▶ **ACTIVITY A**:
Report each line of the records that contains the string "represent", treating uppercase and lowercase letters as distinct.

▶ **TEXT**:

In the present infinite-dimensional context, we observe that the generating series (3.14) is sufficient to produce the infinite number of Lax matrices \(V^a_n(\lambda )\) associated with the infinite number of times \(t^a_n\) in the hierarchy that one expects from the traditional examples of the AKNS or the sine-Gordon hierarchies (see below). It is not clear to us what an appropriate analog of taking higher powers of \(L(\lambda )\) is in terms of \(\varvec{Q}(\varvec{\lambda })\) and whether the resulting Lax matrices and commuting flows would be independent of those obtained already.

Remark 3.7

It is instructive to compare the generating series (3.14) for the hierarchy of Lax matrices \(V^a_n(\lambda )\) with formulas for similar generating series of Lax matrices obtained in the more traditional approach to integrable field theories which involves the monodromy matrix associated to a given auxiliary equation \(\partial _x\Psi =U\Psi \). For example, in [FT, pp. 203–204], it is shown that the object

$$\begin{aligned} V(x,\lambda ,\mu )=\frac{1}{2(\lambda -\mu )}(\varvec{1}+W(x,\mu ))(-i\sigma _3)(\varvec{1}+W(x,\mu ))^{-1} \end{aligned}$$
(3.18)

“is the generating series of the Lax matrices \(V_n(x,\lambda )\) appearing in the zero curvature equation representation of the higher NS equations”. The expansion is to be understood as

$$\begin{aligned} V(x,\lambda ,\mu )=\sum _{n=1}^{\infty }V_n(x,\lambda )\mu ^{-n}. \end{aligned}$$
(3.19)

The point is that (3.18) can be rewritten as

$$\begin{aligned} V(x,\lambda ,\mu )=-\frac{1}{2}{{\,\textrm{Tr}\,}}_2\left( \iota _{\mu _\infty }r_{12(\lambda ,\mu )} (\varvec{1}+W(x,\mu ))_2(-i\sigma _3)_2(\varvec{1}+W(x,\mu ))_2^{-1}\right) .\nonumber \\ \end{aligned}$$
(3.20)

We note the explicit dependence of the preferred variable x, indicative of the fact that this object has been built from a particular, preferred time x associated to the Lax matrix denoted \(U(x,\lambda )\), which is nothing but \(V_1(x,\lambda )\), as it should be. Other than this dependence, formula (3.18) has exactly the same structure as our formula (3.14) when specialised to the AKNS hierarchy, see Sect. 4. Indeed, in that case the only pole to consider is at infinity and the function \(F(\lambda )\) is taken to be \(-i\sigma _3\). Hence the only non zero element in the tuple (3.14) is

$$\begin{aligned} V^\infty (\lambda ; \mu _\infty ) = {{\,\textrm{Tr}\,}}_2 \big ( \iota _{ \mu _\infty } r_{12}(\lambda ,\mu ) \phi ^\infty _2( \mu _\infty )(-i\sigma _3)_2\phi ^\infty _2( \mu _\infty )^{-1} \big ). \end{aligned}$$
(3.21)

▶ **ACTIVITY B**:
Reproduce everything in the text on Lax matrices above, from "In the present" down to "those obtained already.".

(Recorded data)

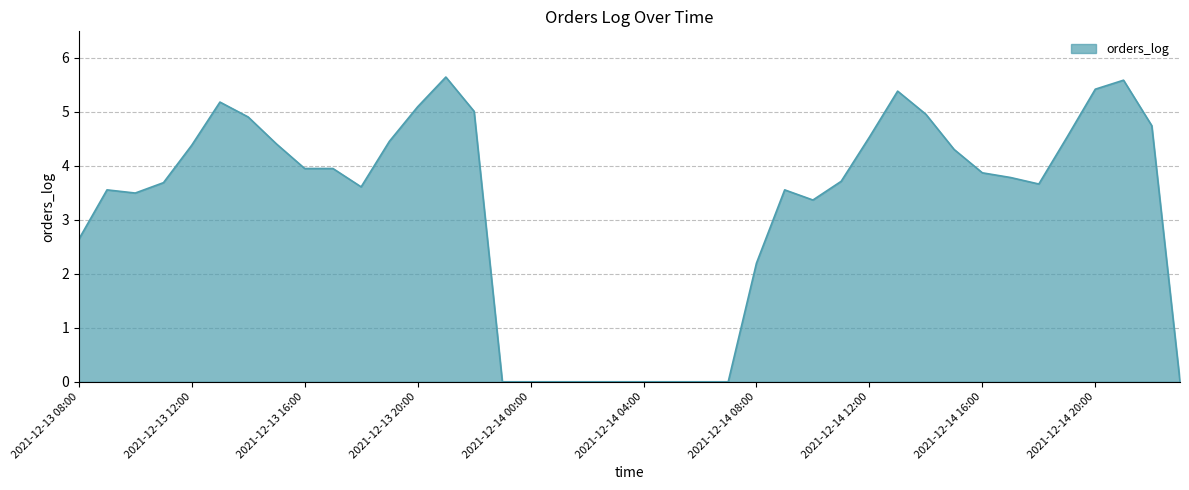

What is the difference between the maximum and minimum values?

5.6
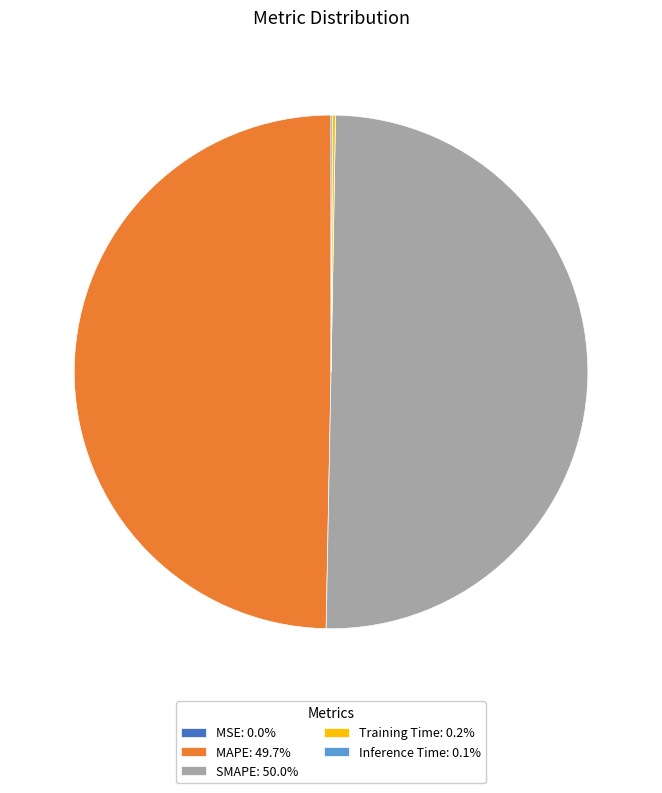

Do MAPE: 49.7% and SMAPE: 50.0% together represent more than half of the pie?

Yes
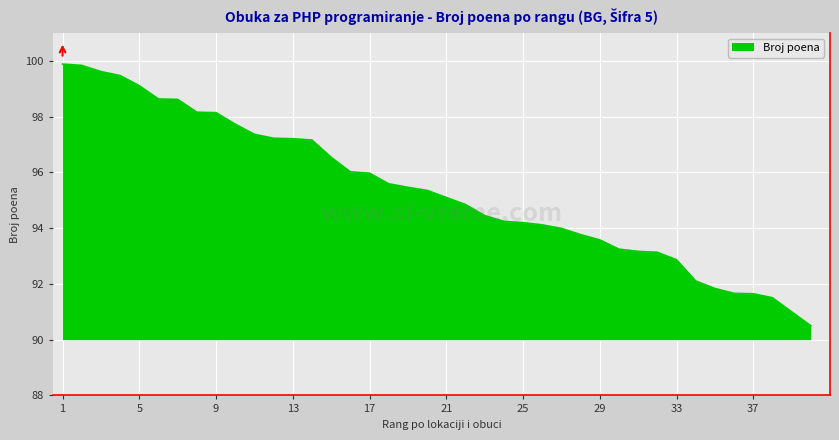

What is the difference between the maximum and minimum values?

9.4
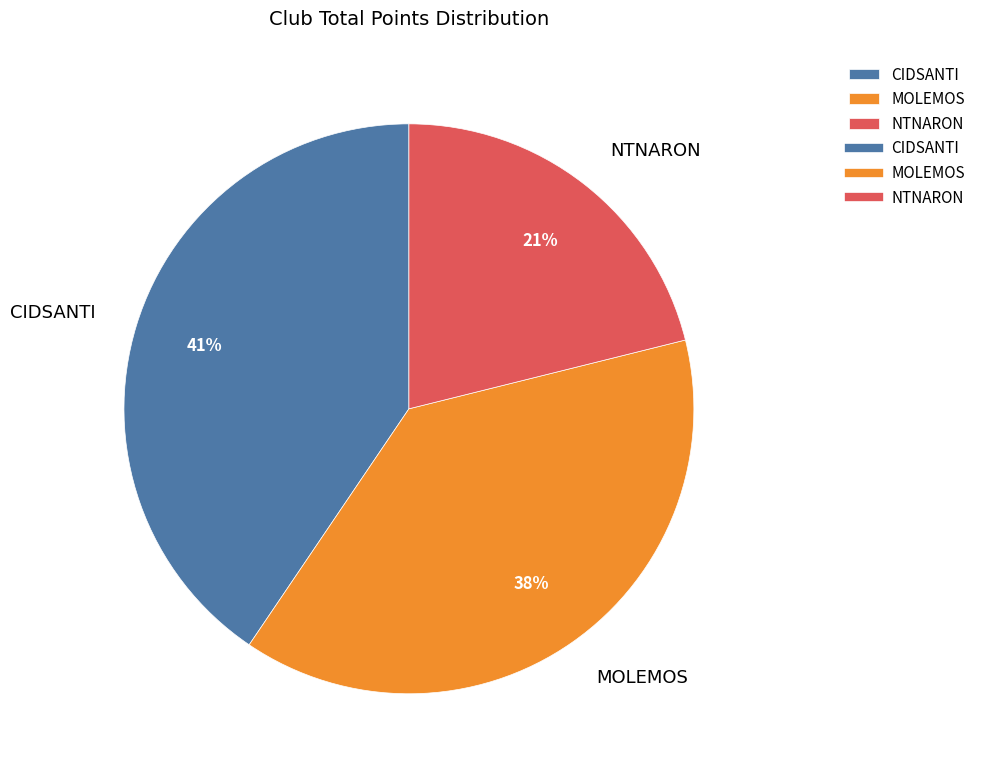

Do CIDSANTI and NTNARON together represent more than half of the pie?

Yes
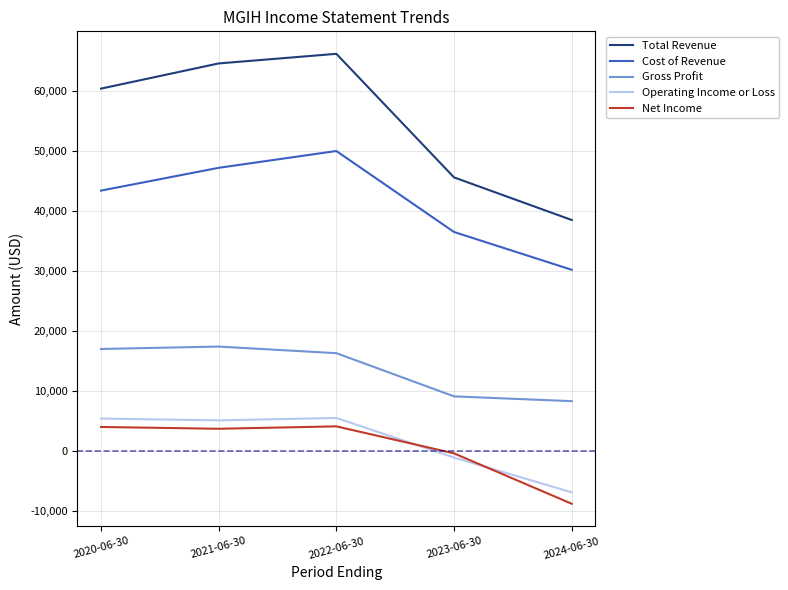

What is the difference between the Cost of Revenue values at 2021-06-30 and 2023-06-30?

10700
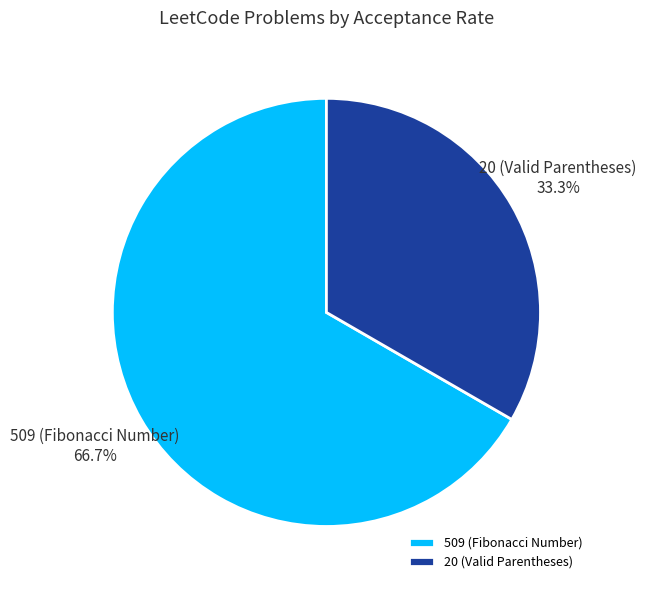

Which slice is the smallest?

20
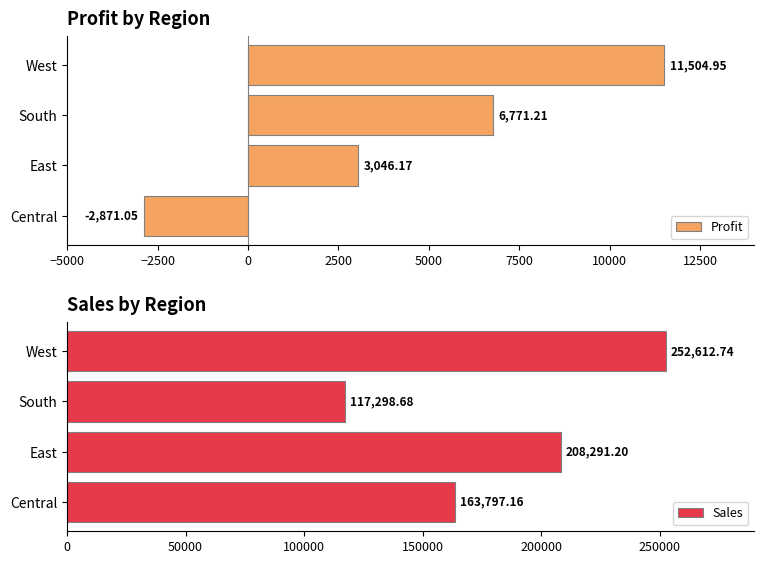

What is the greatest value displayed?

252612.7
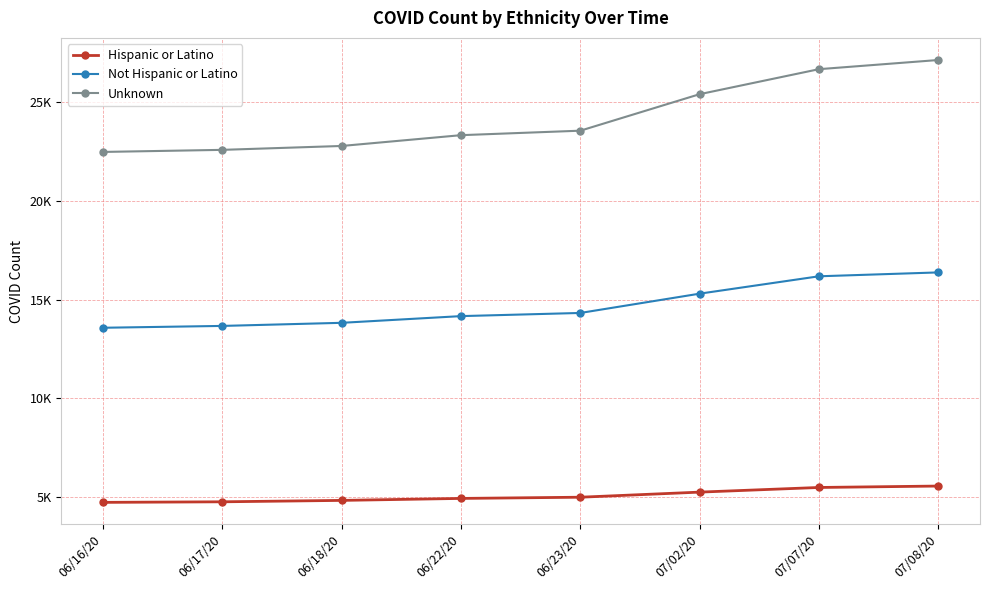

Which category has the highest value across all series?

07/08/20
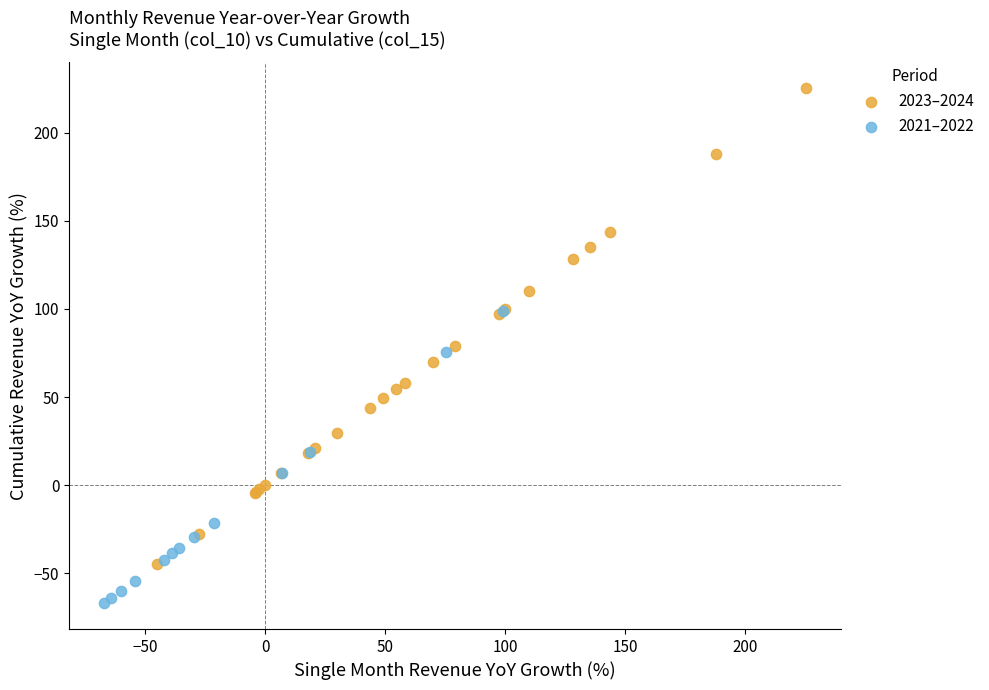

Which series reaches the maximum Y coordinate?

2023–2024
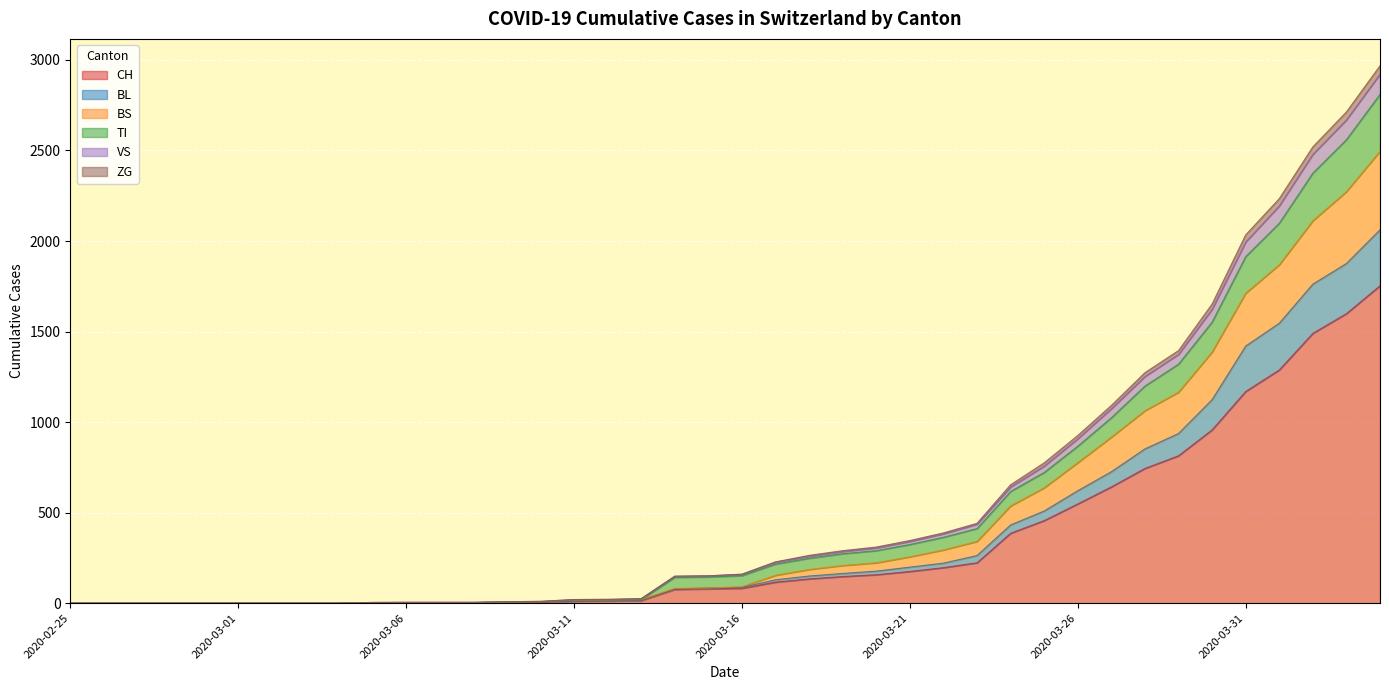

What is the maximum value for CH?

1753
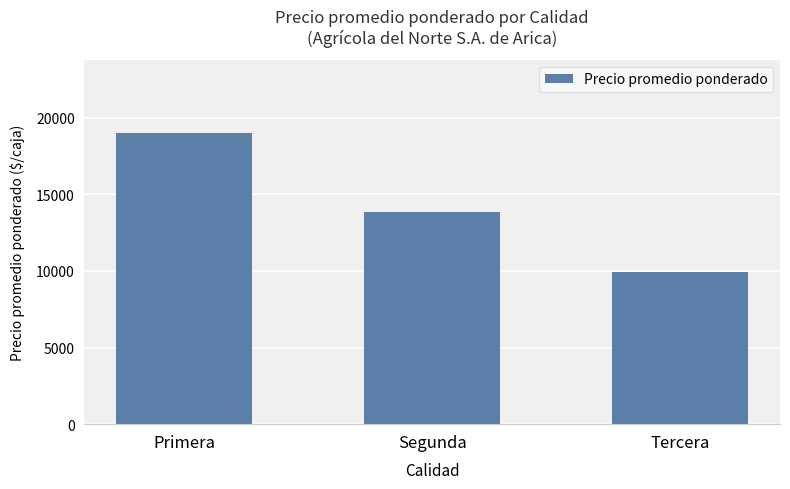

Reading right to left, transcribe all the data shown in this chart.

9925	13850	19012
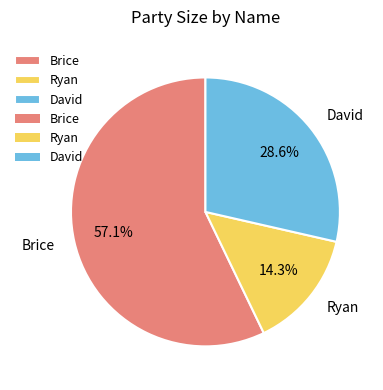

Which category accounts for the majority?

Brice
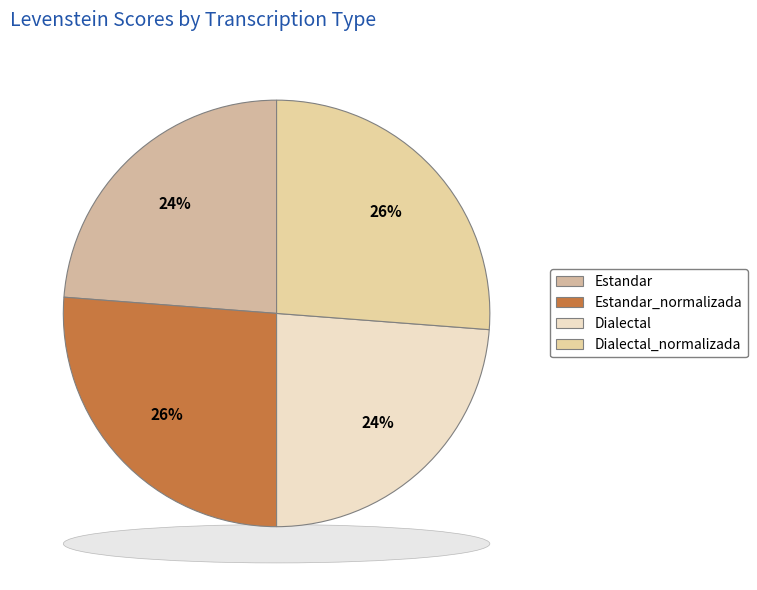

True or false: Dialectal_normalizada accounts for 19% of the total.

False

▶ **RESPONSE AREA A**:
Do MAPE: 49.7% and SMAPE: 50.0% together represent more than half of the pie?
Do CIDSANTI and NTNARON together represent more than half of the pie?

▶ **RESPONSE AREA B**:
In the present infinite-dimensional context, we observe that the generating series (3.14) is sufficient to produce the infinite number of Lax matrices \(V^a_n(\lambda )\) associated with the infinite number of times \(t^a_n\) in the hierarchy that one expects from the traditional examples of the AKNS or the sine-Gordon hierarchies (see below). It is not clear to us what an appropriate analog of taking higher powers of \(L(\lambda )\) is in terms of \(\varvec{Q}(\varvec{\lambda })\) and whether the resulting Lax matrices and commuting flows would be independent of those obtained already.